China cuts Putin off from Asian trade — Russia loses turnover
In 2024, the trade volumes between China and Kazakhstan, Uzbekistan, Tajikistan, and Kyrgyzstan more than doubled those of these countries with Russia, as Beijing captured key markets in Central Asia that Russia had traded with for decades.
This is reported in an analytical piece by the British newspaper The Telegraph.
How much China’s trade has grown in these markets
The publication notes that last year Russia’s trade with the Central Asian states exceeded $45 billion (according to Putin himself). Meanwhile, according to Chinese agency Xinhua, China’s trade with the region reached $94.8 billion last year.
Interestingly, a quarter of a century ago, the situation was the exact opposite. In the early 2000s, Russia’s trade with Central Asian countries was more than five times higher than China’s trade with the region, The Telegraph reports.
In 2000, Russia’s trade with Kazakhstan, Uzbekistan, Tajikistan, and Kyrgyzstan amounted to $9 billion, while China’s totaled $1.7 billion. By 2010, Russia’s trade with Central Asia was still 1.5 times higher than its trade with China—$15 billion versus $10 billion.
How China managed to capture these markets
China’s trade in Central Asia grew rapidly following the launch of Beijing’s "Belt and Road" initiative in 2013, The Telegraph notes. By 2015, China’s trade with Kazakhstan, Uzbekistan, Tajikistan, and Kyrgyzstan reached $30 billion, while Russia’s trade amounted to $18.6 billion.
After the start of Russia’s full-scale aggression against Ukraine, trade with Russia began to decline dramatically.

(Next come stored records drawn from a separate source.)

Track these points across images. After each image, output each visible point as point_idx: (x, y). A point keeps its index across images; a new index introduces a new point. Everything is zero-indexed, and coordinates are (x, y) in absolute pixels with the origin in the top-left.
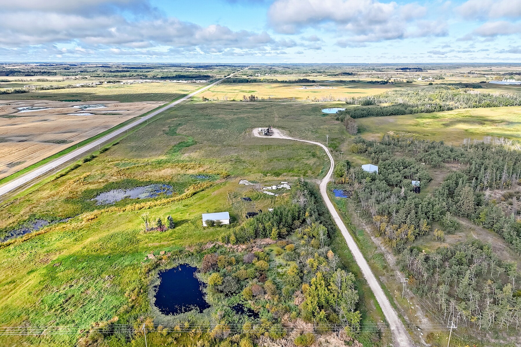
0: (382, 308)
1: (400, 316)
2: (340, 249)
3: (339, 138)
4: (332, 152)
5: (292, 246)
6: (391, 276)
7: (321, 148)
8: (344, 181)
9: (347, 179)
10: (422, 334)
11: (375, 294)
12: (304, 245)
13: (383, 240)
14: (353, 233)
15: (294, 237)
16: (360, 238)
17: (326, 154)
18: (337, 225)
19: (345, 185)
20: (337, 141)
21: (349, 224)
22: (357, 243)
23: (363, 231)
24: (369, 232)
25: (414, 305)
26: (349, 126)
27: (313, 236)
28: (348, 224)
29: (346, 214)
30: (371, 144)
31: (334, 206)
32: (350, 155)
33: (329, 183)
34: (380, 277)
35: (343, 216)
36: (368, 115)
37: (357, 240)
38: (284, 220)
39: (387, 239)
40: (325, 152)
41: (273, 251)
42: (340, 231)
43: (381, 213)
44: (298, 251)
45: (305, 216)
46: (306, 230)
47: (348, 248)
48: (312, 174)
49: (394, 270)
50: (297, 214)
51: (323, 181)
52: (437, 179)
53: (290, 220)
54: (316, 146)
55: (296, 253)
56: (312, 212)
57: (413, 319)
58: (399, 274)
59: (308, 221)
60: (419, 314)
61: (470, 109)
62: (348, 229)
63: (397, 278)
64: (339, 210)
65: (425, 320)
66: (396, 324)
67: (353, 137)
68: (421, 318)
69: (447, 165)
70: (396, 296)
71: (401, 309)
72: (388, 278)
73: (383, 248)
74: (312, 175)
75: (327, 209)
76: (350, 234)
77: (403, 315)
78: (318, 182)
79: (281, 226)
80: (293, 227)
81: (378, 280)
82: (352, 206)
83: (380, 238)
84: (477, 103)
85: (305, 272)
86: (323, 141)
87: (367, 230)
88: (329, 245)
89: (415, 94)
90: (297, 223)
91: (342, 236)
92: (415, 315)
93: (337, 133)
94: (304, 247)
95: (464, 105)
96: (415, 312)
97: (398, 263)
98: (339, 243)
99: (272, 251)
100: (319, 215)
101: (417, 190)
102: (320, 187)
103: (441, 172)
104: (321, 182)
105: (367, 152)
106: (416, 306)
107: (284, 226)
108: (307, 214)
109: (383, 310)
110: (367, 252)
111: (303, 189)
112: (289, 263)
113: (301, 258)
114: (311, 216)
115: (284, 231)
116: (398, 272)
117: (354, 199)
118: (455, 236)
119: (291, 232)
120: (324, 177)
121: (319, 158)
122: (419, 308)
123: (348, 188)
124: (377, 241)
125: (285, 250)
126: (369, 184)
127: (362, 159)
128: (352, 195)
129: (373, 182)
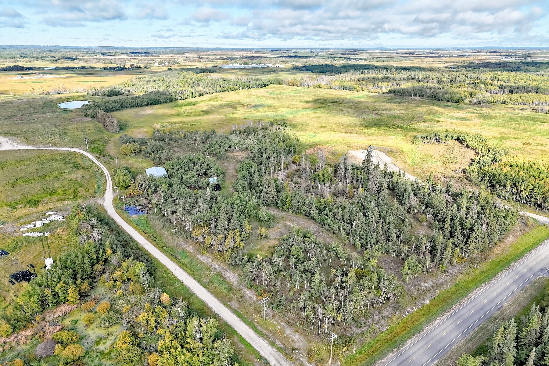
0: (251, 343)
1: (272, 344)
2: (169, 284)
3: (100, 138)
4: (99, 158)
5: (105, 303)
6: (241, 297)
7: (82, 156)
8: (132, 194)
9: (137, 191)
10: (302, 355)
11: (235, 328)
12: (121, 297)
13: (212, 257)
14: (174, 257)
15: (100, 289)
16: (185, 261)
17: (93, 163)
18: (150, 254)
19: (136, 198)
20: (98, 143)
21: (165, 248)
22: (185, 270)
23: (184, 251)
24: (192, 251)
25: (278, 324)
26: (108, 122)
27: (129, 279)
28: (163, 247)
29: (155, 236)
30: (143, 142)
31: (136, 228)
32: (124, 158)
33: (114, 200)
34: (229, 303)
35: (153, 239)
36: (122, 107)
37: (183, 266)
38: (79, 271)
39: (217, 254)
40: (90, 160)
41: (78, 322)
42: (158, 260)
43: (196, 225)
44: (116, 307)
45: (105, 254)
46: (117, 274)
47: (178, 280)
48: (86, 192)
49: (241, 289)
50: (94, 256)
51: (105, 199)
52: (229, 172)
53: (88, 269)
54: (74, 153)
55: (116, 312)
56: (114, 246)
57: (285, 340)
58: (248, 292)
59: (114, 260)
60: (288, 332)
61: (217, 94)
62: (166, 255)
63: (247, 297)
64: (143, 233)
65: (296, 337)
66: (274, 356)
67: (117, 136)
68: (291, 336)
69: (230, 154)
70: (256, 321)
71: (269, 334)
72: (238, 301)
73: (217, 266)
74: (87, 194)
75: (128, 234)
76: (172, 260)
77: (273, 341)
78: (100, 202)
79: (79, 281)
80: (93, 275)
81: (229, 307)
82: (157, 222)
83: (208, 254)
84: (222, 87)
85: (141, 335)
86: (82, 145)
87: (188, 249)
88: (153, 286)
89: (161, 80)
90: (98, 267)
91: (163, 266)
92: (285, 335)
93: (94, 132)
94: (123, 299)
95: (212, 91)
96: (283, 331)
97: (242, 280)
98: (164, 278)
99: (76, 321)
100: (123, 247)
101: (218, 187)
102: (105, 208)
103: (228, 163)
104: (104, 200)
105: (143, 152)
106: (282, 324)
107: (82, 278)
108: (109, 251)
109: (253, 345)
110: (201, 277)
111: (88, 218)
112: (110, 330)
113: (125, 316)
114: (114, 252)
115: (85, 285)
116: (246, 290)
117: (155, 213)
118: (274, 229)
119: (93, 283)
120: (104, 193)
121: (85, 168)
122: (285, 325)
123: (142, 201)
124: (206, 259)
125: (96, 313)
126: (168, 191)
127: (141, 162)
128: (150, 209)
129: (171, 188)
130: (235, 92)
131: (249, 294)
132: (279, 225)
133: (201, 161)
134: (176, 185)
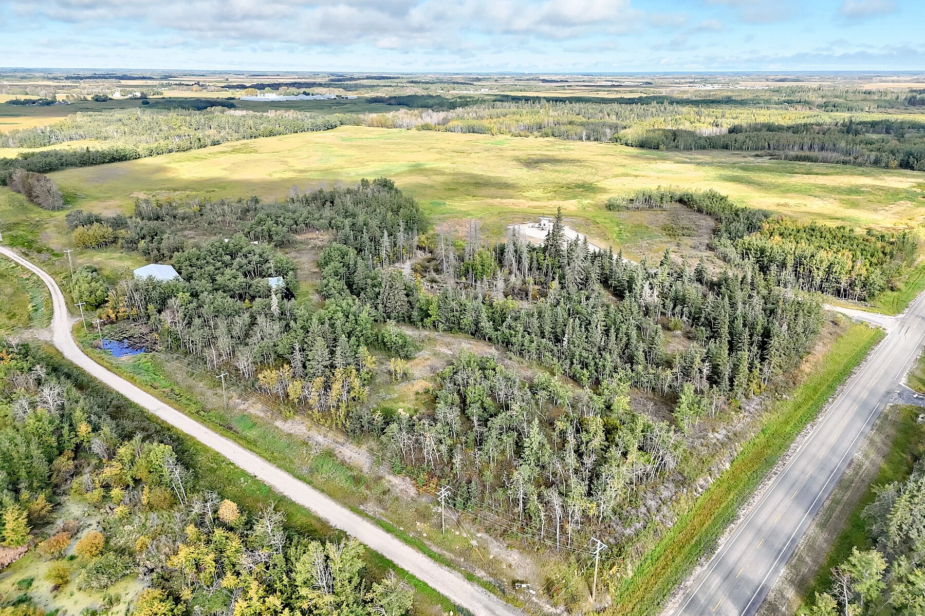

Over the past three years, China’s role in the foreign trade of Central Asian countries has accelerated even further, The Telegraph reports.
While Moscow’s attention was diverted from the region, Beijing filled the resulting vacuum—not only by signing an increasing number of resource supply agreements with Central Asian countries, but also by launching extensive infrastructure projects across the region.
The goal is clear: to ensure that China can maintain uninterrupted transit of goods to Europe and other global markets regardless of the geopolitical situation, The Telegraph writes.